Por isso, em recintos de experimentação, em que as capacidades físicas, mentais e emocionais são atestadas na reação que sentem ao ingerir ou estar sob o efeito desta ou daquela substância. A integridade da espécie, que se vê, na sua génese e na sua estrutura, adulterada, é colocada em dúvida, pelos caprichos de uma ciência que não necessita de colocar outras tantas espécies em risco rumo à deteção, divulgação e até comercialização do novo Santo Graal de um dado ramo científico. Quem fala daqueles que, em ambiente laboratorial, põem em risco essa constituição, fala de outros tantos que potenciam a fragilidade e a vulnerabilidade dos semelhantes no aspeto emocional e vivencial, para o seu prazer, caraterizado e adjetivado com o maior escárnio possível.

É parte da cultura humana o exponenciar e o explorar da dependência de segundos e terceiros, em troca de proveitos a prazo variável. Indiscriminados são aqueles que se veem constituídos arguidos de delitos morais, mas discriminados (e até louvados) são os outros tantos que se assinalam como pretendentes a ingressos de experiências que remontam ao Frankenstein. Não querendo levar tão a sério tamanha premissa utópica, assinala-se o comprometimento da progressão do mundo com a regressão de outros tantos, vítimas até ao felizardo que se supera à margem de erro apontada ao efeito mirabolante. Claro que a cultura popular associa o laboratório a um lunático, cujas trangressões ao politicamente correto são visualizáveis e condenáveis. No entanto, são os mesmos que não negam a importância de existirem experiências para que se testem os futuros métodos e meios para a humanidade. Nem que se trate de códigos de vestuário, que desequilibram sistemas e ecossistemas, e que atalham caminho a uma dor escusada e carburada.

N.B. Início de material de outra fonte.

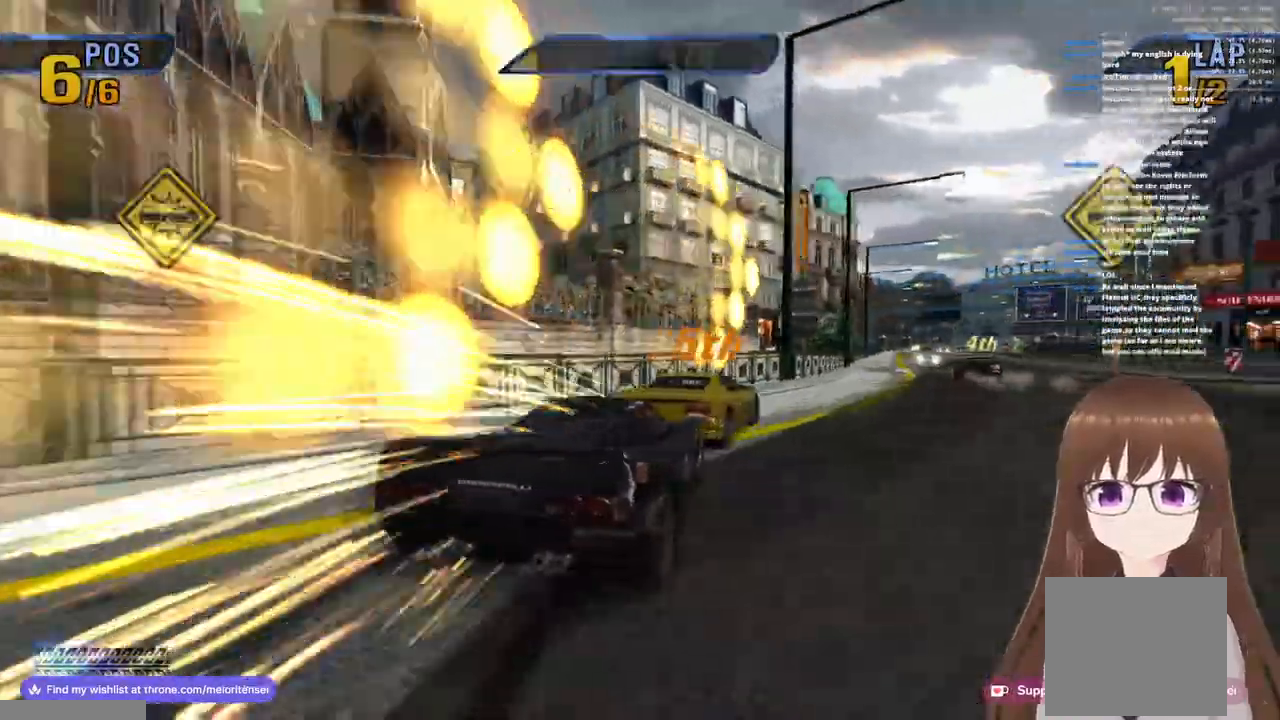
{"buttons": ["CROSS"], "left_stick": "center", "right_stick": "center", "events": [[117, "left_stick", "center"], [300, "left_stick", "left"], [433, "R1", "up"], [483, "left_stick", "center"]]}
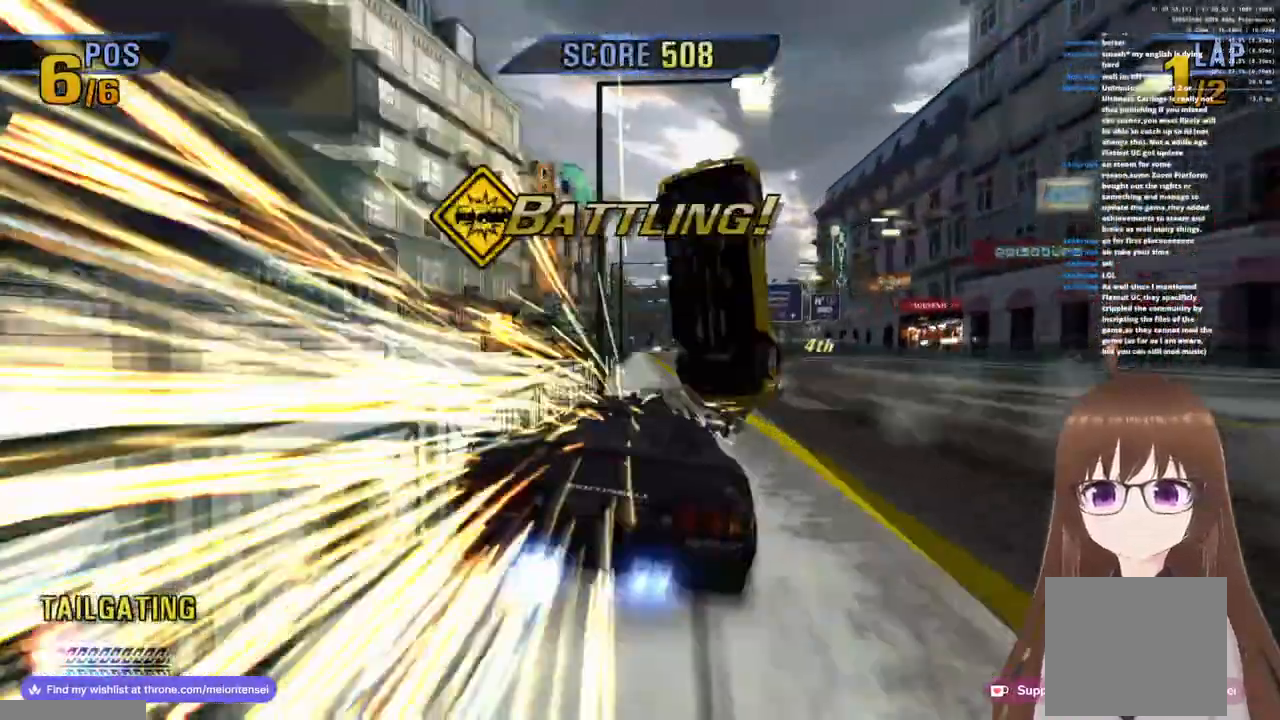
{"buttons": ["CROSS"], "left_stick": "right", "right_stick": "center", "events": [[483, "left_stick", "right"]]}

Custa gastar tantas palavras, enquanto as emoções de outras espécies, às quais não se aplica a caridade, mas a solidariedade, e alguém que pugne pelos seus direitos mais básicos e elementares, com situações esdrúxulas como as que aponto nesta argumentação. A nossa cultura é, inegavelmente, sanguinária. Alimentamo-nos de outras espécies, à boa maneira da cadeia alimentar. Talvez tudo esteja mal, assim sendo, e não vale caminhar e combater as evitáveis iniquidades que a realidade dispõe a olho e a sabor nu. Podemos usar as justificações que quisermos, invocarmos a ciência e a história, mas podem ser levantadas inúmeras questões quanto aos assuntos explanados aqui. Porém, nada é mais cru e cruel do que cultivar o sofrimento em proveito do suposto progresso social, científico e tecnológico. As propaladas teorias do povo sobre as excentricidades do professor do laboratório permanecem como meios para olhar para a realidade, de forma exacerbada, é certo, mas com alguns rasgos daquilo que é uma herança pesada, um fardo que não nos deve orgulhar. Usar a espécie alheia para o teste, para a verificação, gerando-lhe desconforto, dor, estranheza e, em grande parte dos casos, danos irreversíveis na sua futura vivência, é o paralelismo dos que matavam o outro pela sede do poder, da opulência, da demonstração dessa arrebatadora superioridade. Hoje, destrunfa-se de outras formas, mas as relações permanecem equivalentes.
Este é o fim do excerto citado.